• _Assigned task_: Write out the whole excerpt on how machines read added numbers and claims, word for word.

• _Excerpt_:
Read these two sentences.

"We've seen a 400% increase in web visibility by including direct quotes from subject matter experts."

"We've seen a 4000% increase in web visibility by including direct quotes from subject matter experts across 2,789 domains."

The first is a real number we have published. The second is the first one with the volume turned up: a bigger percentage and a precise-sounding domain count bolted on. To you, the second reads as the stronger claim. More proof. More authority. New information.

To an embedding model, the two sentences are the same content. Near-identical vectors. The bigger number bought you nothing.

And it is not only bigger numbers. Swap in a different number, stack a combination of them, or reword the claim entirely. If the edit does not introduce a net new concept, you have changed nothing a machine can see.

That gap, between how new a claim feels to a person and how new it reads to a machine, is the most expensive misunderstanding in content right now. Most of what our industry calls "adding information gain" adds none. It repaints the same vector and calls it new.

Two things are worth naming. The mistake is the Novelty Illusion: your new data feels like new information. The mechanism is Cosine Camouflage: the reason a machine reads the same content anyway. The rest of this piece is those two, and what to do about them.

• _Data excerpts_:
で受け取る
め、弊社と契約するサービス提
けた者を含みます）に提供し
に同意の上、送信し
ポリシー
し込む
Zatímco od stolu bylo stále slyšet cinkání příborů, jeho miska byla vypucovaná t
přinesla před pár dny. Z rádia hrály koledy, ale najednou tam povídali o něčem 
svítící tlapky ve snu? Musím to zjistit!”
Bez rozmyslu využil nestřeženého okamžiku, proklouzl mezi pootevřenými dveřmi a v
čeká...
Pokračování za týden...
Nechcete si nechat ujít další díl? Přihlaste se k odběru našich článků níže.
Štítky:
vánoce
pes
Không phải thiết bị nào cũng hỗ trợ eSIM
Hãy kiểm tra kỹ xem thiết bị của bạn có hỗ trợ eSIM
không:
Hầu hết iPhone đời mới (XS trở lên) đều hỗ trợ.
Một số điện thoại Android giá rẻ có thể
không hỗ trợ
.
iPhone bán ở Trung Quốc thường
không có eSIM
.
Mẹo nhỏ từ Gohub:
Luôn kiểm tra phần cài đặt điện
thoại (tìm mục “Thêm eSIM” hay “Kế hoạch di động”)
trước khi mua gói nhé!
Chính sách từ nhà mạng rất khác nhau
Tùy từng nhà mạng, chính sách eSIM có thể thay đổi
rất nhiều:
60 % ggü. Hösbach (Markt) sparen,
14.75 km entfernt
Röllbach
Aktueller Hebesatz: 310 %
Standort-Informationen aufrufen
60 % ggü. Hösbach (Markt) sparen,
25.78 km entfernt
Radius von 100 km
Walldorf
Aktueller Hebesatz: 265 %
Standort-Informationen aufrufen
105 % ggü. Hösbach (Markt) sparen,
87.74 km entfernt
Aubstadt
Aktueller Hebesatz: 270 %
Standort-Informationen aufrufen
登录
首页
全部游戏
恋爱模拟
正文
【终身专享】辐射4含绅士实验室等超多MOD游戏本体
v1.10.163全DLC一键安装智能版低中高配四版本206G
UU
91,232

• _Written reply_:
Read these two sentences.

"We've seen a 400% increase in web visibility by including direct quotes from subject matter experts."

"We've seen a 4000% increase in web visibility by including direct quotes from subject matter experts across 2,789 domains."

The first is a real number we have published. The second is the first one with the volume turned up: a bigger percentage and a precise-sounding domain count bolted on. To you, the second reads as the stronger claim. More proof. More authority. New information.

To an embedding model, the two sentences are the same content. Near-identical vectors. The bigger number bought you nothing.

And it is not only bigger numbers. Swap in a different number, stack a combination of them, or reword the claim entirely. If the edit does not introduce a net new concept, you have changed nothing a machine can see.

That gap, between how new a claim feels to a person and how new it reads to a machine, is the most expensive misunderstanding in content right now. Most of what our industry calls "adding information gain" adds none. It repaints the same vector and calls it new.

Two things are worth naming. The mistake is the Novelty Illusion: your new data feels like new information. The mechanism is Cosine Camouflage: the reason a machine reads the same content anyway. The rest of this piece is those two, and what to do about them.